Billings confides in Lorenz his batty proposition that with his cellar’s cabinet of wires and a skullcap he can induce the power of flight in a victim as a weapon in the war effort: “He would destroy Berlin. He would throttle Tokyo…” By the time we see Amelia on the landing clucking like a hen and telling Whinnie “I just laid my 214th egg!” we are hard-pressed to figure out who the real lunatics are.

Visiting this madhouse is ‘Slapsie’ Maxie Rosenbloom, the real-life former World Light Heavyweight boxing champion who became a much-loved character actor and owner of the famous Slapsie Maxie’s comedy club. He is perfectly cast as an amusingly incongruous powder-puff salesman who is promptly knocked out as a fresh subject for Billings’ and Lorenz’s experiments: “This one will fly. I can feel it”, enthuses Karloff as they carry him away.

Gradually, the crazy freight train of the plot builds a head of steam with Mr Johnson, Billings’ opening test subject in the film, presumed dead and olfactorily-challenged Maxie inviting the scientists and the two ex-lovers to smell the chloroform that he can’t, crumpling them to the floor. Following the body count of seeming-dead and apparently unconscious is muddied in the exposition but the lively farce speeds amiably glosses over such details.

One last whack-job character joins the parade in the shape of Frank Puglia as Silvio, an escaped aviator POW from a Canadian camp who demands a safe haven and transport to blow up a munitions plant.
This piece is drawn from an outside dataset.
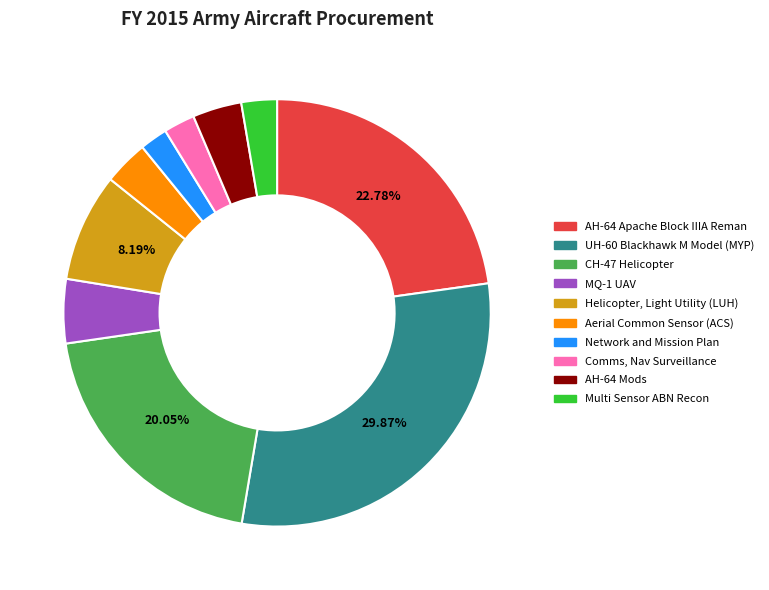

To the nearest percent, what is the combined percentage of Network and Mission Plan and AH-64 Apache Block IIIA Reman?

25%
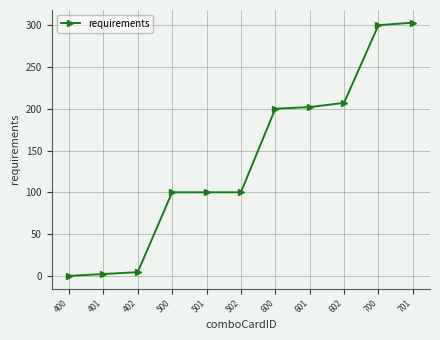

Reading right to left, extract all data points from this chart.

303.3	300.3	207.2	202.2	200.2	100.1	100.1	100.1	4.5	2.2	0.0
He’s so insane that he could pass for an anarchist revolutionary rather than part of any organised Axis power plot - “I’m a human bomb!” Puglia made some notable minor film appearances as an actor and, but for illness, would have been immortalised in The Godfather (1972) as undertaker Bonasera - an irony considering that in that film he believed in America with an immigrant’s passion, whereas here he is hell-bent on its destruction. “We are on the brink of annilihilation!” he crows, lighting his own fuse in more ways than one.

The humour in The Boogie Man Will Get You is of various types and mostly works well prformed by an integrated cast fully in on the joke. There are physical action sight-gags both concrete and surreal (such as the actual sound effect thump when Amelia mimes the baby Billings’ being dropped on his head) and whimsical one-liners. “He seems quite well done”, observes Brampton coolly as Maxie falls out of the cabinet after being experimented upon.

It turns out that the implausible choreographer’s peculiar snooping around during events is due to his true identity as Curator of the Historical Society of America. He happily certifies that the erstwhile couple’s going concern is now approved as a genuine piece of history. Meanwhile the group as a whole are looking at certification of a different sort by the arriving police – as crackpots headed for Idlewild Sanitorium. This fazes Lorenz no more than the bumping off of their victims for the cause of science (all of whom have inexplicably revived). Added to his fulsome résumé he reveals: “I am the chairman of the Board of Directors”.

The Boogie Man Will Get You is fun candyfloss fluff, sinister goings-on without heavy consequences and a nice change of gear for Karloff in the midst of his run of lugubrious medical madmen.